--- Passage provided ---
- - - - -

  3. Score document quality. Apply tiered scoring:
    • Tier 1 (fast): heuristic filters — remove short docs (<50 tokens), high-repetition, non-target-language
    • Tier 2 (medium): perplexity scoring with a KenLM model or small GPT-2; keep bottom 80% by perplexity
    • Tier 3 (expensive): classifier trained on curated high-quality examples, or reward model scores
    • Assign each document a quality score; use score for weighted sampling during training.
  4. Decontaminate against eval sets. For every benchmark in the eval suite: (a) extract all test-set items, (b) compute 13-gram overlap between training documents and test items, (c) remove or flag any training document with ≥1 matching 13-gram from a test item. Insert canary strings in eval sets for ongoing detection. Use
    datatrove
    's decontamination module or custom suffix-array implementation.
  5. Estimate token budget. Count tokens per source using the target tokenizer (
    AutoTokenizer.from_pretrained
    ). Compute total tokens needed using Chinchilla scaling: ~20 tokens per parameter for compute-optimal training. Track epoch count per domain — avoid >2 epochs on any single source.
  6. Version and document. Tag each dataset version with a unique ID (git SHA or timestamp). Write a HuggingFace dataset card including: source descriptions, processing steps applied, mixing ratios, total tokens per domain, license information, known limitations, and decontamination report. Store the manifest as
    dataset_card.yaml
    alongside the data.
  7. Build the pipeline. Use
    datatrove
    for large-scale processing: readers → filters → dedup → decontam → writers. For smaller corpora, use HuggingFace
    datasets.interleave_datasets()
    with probability weights matching target ratios. Output in tokenized format (Arrow or binary) for efficient DataLoader consumption.

Decision rules

  • Never exceed 2 epochs on any single data source; diminishing returns and memorization risk increase sharply.
  • Always decontaminate against every eval benchmark before training; post-hoc contamination analysis is insufficient.
  • Prefer quality over quantity: a 500B-token high-quality corpus outperforms a 1T-token unfiltered corpus.
  • When mixing ratios are uncertain, run ablations on a small model (1B params) for 10B tokens to compare.
  • Code data should preserve file structure and imports; avoid random chunking that breaks syntax.

- - - - -

--- Given entries ---

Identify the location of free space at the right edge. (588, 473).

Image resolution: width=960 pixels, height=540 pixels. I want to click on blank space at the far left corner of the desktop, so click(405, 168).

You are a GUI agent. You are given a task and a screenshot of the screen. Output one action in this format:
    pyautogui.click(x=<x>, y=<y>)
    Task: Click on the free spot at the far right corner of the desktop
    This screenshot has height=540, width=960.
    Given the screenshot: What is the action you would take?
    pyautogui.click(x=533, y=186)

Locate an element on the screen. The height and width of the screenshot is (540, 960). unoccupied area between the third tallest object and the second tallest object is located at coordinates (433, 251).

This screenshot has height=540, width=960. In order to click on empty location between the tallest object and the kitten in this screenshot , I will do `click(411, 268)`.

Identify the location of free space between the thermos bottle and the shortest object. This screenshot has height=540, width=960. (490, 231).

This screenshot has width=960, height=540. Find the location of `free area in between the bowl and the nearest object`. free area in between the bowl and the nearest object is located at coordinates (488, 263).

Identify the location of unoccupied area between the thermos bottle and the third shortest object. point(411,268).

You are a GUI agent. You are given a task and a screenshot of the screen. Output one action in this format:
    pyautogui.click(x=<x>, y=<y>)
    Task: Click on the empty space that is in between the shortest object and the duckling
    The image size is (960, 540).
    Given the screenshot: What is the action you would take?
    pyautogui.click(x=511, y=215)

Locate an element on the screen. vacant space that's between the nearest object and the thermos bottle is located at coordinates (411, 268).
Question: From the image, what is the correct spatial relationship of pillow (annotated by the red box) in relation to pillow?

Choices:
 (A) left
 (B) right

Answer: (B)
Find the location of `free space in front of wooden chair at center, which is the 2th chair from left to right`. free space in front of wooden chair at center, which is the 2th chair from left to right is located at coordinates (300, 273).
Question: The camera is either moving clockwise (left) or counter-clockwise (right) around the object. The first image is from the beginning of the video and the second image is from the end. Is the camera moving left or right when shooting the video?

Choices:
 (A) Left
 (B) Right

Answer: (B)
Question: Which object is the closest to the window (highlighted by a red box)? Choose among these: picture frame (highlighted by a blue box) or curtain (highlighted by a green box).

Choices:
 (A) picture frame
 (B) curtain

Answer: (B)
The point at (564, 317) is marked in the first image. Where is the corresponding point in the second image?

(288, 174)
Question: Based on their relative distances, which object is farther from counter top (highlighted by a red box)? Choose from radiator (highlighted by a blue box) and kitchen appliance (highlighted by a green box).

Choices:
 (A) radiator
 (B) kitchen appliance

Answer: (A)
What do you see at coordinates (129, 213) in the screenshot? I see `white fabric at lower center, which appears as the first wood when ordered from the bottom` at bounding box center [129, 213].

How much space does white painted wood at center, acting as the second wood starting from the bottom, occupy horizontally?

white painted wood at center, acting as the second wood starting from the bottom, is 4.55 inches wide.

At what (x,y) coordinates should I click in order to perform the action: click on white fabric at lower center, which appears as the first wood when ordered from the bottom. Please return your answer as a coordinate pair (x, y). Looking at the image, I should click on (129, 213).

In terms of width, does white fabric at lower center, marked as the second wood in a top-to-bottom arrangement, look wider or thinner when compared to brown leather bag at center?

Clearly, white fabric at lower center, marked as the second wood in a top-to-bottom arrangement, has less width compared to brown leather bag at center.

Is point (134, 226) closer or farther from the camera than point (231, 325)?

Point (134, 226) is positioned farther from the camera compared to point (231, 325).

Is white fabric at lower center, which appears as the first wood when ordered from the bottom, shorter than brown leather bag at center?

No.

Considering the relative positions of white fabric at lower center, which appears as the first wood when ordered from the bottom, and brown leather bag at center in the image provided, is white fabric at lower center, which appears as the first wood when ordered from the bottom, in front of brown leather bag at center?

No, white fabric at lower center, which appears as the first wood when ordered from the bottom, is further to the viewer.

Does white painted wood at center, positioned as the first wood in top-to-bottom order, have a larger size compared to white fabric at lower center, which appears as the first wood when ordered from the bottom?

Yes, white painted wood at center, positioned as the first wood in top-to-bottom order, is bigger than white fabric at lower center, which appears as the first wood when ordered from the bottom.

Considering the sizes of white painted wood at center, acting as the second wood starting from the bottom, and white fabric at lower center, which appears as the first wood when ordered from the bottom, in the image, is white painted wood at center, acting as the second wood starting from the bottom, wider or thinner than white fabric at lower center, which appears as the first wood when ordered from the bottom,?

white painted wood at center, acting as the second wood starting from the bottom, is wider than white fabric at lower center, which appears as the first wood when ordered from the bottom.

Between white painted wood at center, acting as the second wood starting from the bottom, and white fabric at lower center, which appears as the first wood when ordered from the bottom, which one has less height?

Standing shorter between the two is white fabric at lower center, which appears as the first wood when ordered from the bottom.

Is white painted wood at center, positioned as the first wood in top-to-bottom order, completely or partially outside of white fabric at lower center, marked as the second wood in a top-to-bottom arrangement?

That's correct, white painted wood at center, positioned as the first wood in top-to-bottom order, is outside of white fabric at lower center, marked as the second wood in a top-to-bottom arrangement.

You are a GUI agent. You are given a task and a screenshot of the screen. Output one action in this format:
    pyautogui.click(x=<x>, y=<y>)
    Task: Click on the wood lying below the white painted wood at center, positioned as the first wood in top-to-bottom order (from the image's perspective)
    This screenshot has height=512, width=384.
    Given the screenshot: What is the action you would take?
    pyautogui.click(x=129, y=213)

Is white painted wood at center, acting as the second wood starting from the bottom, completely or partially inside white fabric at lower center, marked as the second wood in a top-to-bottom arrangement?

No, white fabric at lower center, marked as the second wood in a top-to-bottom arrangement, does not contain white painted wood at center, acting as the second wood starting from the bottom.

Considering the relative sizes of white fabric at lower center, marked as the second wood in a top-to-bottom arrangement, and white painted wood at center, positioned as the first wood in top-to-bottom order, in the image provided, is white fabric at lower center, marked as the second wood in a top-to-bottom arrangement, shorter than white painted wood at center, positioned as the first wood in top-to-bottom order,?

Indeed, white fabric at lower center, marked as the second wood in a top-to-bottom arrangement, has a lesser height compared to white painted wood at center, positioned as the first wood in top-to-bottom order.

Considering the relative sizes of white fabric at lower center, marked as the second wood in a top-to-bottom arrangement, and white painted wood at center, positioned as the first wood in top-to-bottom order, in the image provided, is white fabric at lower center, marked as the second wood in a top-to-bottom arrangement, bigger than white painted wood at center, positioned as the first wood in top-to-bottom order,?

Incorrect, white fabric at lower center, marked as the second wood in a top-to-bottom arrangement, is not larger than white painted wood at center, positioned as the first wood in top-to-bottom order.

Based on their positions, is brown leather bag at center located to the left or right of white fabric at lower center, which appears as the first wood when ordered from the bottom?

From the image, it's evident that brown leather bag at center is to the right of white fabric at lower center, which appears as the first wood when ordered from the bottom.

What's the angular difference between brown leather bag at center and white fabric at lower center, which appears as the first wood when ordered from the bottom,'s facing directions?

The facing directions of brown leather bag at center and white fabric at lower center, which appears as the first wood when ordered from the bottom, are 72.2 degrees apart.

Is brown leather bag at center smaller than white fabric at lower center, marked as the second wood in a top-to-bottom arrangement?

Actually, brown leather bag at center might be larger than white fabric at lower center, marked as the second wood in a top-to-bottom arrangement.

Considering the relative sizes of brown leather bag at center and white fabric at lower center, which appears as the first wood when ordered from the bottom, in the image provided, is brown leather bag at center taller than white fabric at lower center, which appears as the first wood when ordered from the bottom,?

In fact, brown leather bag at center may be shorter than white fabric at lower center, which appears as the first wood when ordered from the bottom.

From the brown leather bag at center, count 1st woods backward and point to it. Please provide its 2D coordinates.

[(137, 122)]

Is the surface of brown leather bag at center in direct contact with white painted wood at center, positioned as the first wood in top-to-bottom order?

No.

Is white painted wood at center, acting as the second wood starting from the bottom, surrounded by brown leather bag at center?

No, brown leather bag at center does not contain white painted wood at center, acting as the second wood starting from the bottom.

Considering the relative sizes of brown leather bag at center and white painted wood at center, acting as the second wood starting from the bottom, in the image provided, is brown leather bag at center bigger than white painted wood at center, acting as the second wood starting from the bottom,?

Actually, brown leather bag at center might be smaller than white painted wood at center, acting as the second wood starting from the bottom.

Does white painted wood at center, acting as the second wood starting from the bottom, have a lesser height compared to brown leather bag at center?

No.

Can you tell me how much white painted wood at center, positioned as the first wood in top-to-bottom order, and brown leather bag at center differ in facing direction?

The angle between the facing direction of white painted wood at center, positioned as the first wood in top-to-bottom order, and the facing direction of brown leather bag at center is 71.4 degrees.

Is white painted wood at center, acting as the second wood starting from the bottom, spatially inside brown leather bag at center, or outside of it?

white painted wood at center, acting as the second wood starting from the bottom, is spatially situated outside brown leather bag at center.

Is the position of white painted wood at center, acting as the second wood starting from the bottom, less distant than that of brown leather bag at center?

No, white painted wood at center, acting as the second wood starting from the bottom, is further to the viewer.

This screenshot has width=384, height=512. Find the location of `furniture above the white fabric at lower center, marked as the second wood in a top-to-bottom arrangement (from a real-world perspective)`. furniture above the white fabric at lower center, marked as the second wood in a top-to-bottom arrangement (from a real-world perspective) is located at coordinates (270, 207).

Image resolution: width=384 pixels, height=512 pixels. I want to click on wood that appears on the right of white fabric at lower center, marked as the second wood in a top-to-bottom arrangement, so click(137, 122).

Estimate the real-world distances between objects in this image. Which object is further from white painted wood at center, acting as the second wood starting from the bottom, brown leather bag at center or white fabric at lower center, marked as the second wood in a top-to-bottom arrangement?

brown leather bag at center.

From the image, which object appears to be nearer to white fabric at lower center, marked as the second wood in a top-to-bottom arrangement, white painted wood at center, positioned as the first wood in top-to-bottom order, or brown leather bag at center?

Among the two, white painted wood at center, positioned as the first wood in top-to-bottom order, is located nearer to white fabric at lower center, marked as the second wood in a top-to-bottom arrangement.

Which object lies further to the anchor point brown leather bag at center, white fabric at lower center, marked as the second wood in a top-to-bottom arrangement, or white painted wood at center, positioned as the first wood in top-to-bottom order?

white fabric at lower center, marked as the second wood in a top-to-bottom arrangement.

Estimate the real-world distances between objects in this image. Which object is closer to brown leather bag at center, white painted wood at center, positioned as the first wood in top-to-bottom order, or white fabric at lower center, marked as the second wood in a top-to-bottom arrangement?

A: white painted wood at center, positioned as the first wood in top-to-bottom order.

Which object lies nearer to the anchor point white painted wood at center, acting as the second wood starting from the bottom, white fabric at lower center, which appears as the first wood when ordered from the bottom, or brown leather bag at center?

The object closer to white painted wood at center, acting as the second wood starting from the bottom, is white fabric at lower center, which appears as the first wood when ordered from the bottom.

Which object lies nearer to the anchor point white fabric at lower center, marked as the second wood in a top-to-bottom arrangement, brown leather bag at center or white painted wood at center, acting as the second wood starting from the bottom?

- - - - -

--- Task brief ---
Return the part of the training-data guide starting with "7. Build the" and going on through "1T-token unfiltered corpus.", copied word for word.

--- Result for this task ---
7. Build the pipeline. Use
    datatrove
    for large-scale processing: readers → filters → dedup → decontam → writers. For smaller corpora, use HuggingFace
    datasets.interleave_datasets()
    with probability weights matching target ratios. Output in tokenized format (Arrow or binary) for efficient DataLoader consumption.

Decision rules

  • Never exceed 2 epochs on any single data source; diminishing returns and memorization risk increase sharply.
  • Always decontaminate against every eval benchmark before training; post-hoc contamination analysis is insufficient.
  • Prefer quality over quantity: a 500B-token high-quality corpus outperforms a 1T-token unfiltered corpus.